(Vos tâches)
1 > Traduisez en anglais la phrase suivante de l'extrait sur les parties civiles : « Il faut distinguer si ce droit est exercé en matière criminelle ou en matière correctionnelle ou de simple police. »
2 > Recopiez tout le passage de l'extrait sur les parties civiles, depuis « 2295. Le droit » jusqu'à « (Bull., no 129). ».
3 > Résumez l'extrait sur les parties civiles en deux phrases.

2295. Le droit des parties civiles a donné lieu à plusieurs difficultés.

Il faut distinguer si ce droit est exercé en matière criminelle ou en matière correctionnelle ou de simple police.

En matière criminelle, la question s'élève relativement 1° aux arrêts de non-lieu; 2° aux arrêts qui admettent une exception sans déclarer qu'il n'y a lieu à suivre au fond; 3° aux arrêts d'incompétence.

1 Cass. 23 avril 1846 (Bull., no 100); 23 mai 1846 (Bull., no 129).

La partie civile est-elle recevable à se pourvoir contre les arrêts de non-lieu ?

(Documents fournis)

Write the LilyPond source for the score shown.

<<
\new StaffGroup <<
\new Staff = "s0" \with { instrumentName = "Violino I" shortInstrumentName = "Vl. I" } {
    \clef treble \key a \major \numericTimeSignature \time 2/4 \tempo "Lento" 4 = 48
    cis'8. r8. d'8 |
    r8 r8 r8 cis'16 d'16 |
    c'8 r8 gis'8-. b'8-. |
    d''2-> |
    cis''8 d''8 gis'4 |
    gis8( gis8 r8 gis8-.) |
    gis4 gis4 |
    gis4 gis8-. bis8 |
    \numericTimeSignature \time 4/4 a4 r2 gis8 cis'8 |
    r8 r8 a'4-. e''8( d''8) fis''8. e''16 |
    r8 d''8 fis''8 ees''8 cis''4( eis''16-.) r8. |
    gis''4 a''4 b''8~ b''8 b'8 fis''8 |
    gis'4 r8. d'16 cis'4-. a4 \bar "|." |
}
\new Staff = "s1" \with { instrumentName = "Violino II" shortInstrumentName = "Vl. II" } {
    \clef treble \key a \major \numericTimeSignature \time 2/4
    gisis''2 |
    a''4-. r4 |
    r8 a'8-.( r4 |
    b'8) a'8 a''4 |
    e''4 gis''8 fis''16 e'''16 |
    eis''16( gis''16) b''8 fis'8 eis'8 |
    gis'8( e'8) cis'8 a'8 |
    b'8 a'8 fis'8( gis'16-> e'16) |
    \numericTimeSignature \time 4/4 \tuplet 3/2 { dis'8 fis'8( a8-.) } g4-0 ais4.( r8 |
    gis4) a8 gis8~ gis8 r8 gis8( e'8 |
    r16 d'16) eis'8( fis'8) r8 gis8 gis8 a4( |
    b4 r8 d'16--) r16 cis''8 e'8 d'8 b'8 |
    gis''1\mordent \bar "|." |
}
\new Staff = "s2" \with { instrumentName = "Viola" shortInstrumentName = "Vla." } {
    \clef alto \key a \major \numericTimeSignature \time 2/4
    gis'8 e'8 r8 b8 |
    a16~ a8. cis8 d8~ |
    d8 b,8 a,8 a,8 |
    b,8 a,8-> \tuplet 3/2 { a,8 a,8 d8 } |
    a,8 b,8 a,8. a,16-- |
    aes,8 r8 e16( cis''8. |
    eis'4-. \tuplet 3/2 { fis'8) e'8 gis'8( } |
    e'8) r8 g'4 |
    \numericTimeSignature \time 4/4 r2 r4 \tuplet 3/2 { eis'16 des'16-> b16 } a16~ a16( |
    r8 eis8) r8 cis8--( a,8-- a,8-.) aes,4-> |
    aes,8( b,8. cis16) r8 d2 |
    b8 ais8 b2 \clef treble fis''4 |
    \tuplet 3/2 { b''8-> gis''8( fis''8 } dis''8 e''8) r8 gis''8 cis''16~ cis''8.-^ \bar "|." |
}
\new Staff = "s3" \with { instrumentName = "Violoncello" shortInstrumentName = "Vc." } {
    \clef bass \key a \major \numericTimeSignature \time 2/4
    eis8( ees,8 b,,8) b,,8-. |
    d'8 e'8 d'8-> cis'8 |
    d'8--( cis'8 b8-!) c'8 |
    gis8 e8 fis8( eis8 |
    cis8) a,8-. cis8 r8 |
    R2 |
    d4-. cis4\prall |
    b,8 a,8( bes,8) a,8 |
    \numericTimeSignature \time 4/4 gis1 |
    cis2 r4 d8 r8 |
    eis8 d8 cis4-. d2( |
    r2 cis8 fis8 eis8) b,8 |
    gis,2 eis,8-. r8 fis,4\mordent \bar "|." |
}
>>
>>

(Réponses par tâche)
1 > It is necessary to distinguish whether this right is exercised in criminal matters or in correctional or petty police matters.

2 >
2295. Le droit des parties civiles a donné lieu à plusieurs difficultés.

Il faut distinguer si ce droit est exercé en matière criminelle ou en matière correctionnelle ou de simple police.

En matière criminelle, la question s'élève relativement 1° aux arrêts de non-lieu; 2° aux arrêts qui admettent une exception sans déclarer qu'il n'y a lieu à suivre au fond; 3° aux arrêts d'incompétence.

1 Cass. 23 avril 1846 (Bull., no 100); 23 mai 1846 (Bull., no 129).

3 > Le droit des parties civiles a soulevé plusieurs difficultés, et il faut distinguer selon qu'il s'exerce en matière criminelle ou en matière correctionnelle ou de simple police. En matière criminelle, la question concerne les arrêts de non-lieu, ceux qui admettent une exception sans déclarer qu'il n'y a lieu à suivre au fond et les arrêts d'incompétence.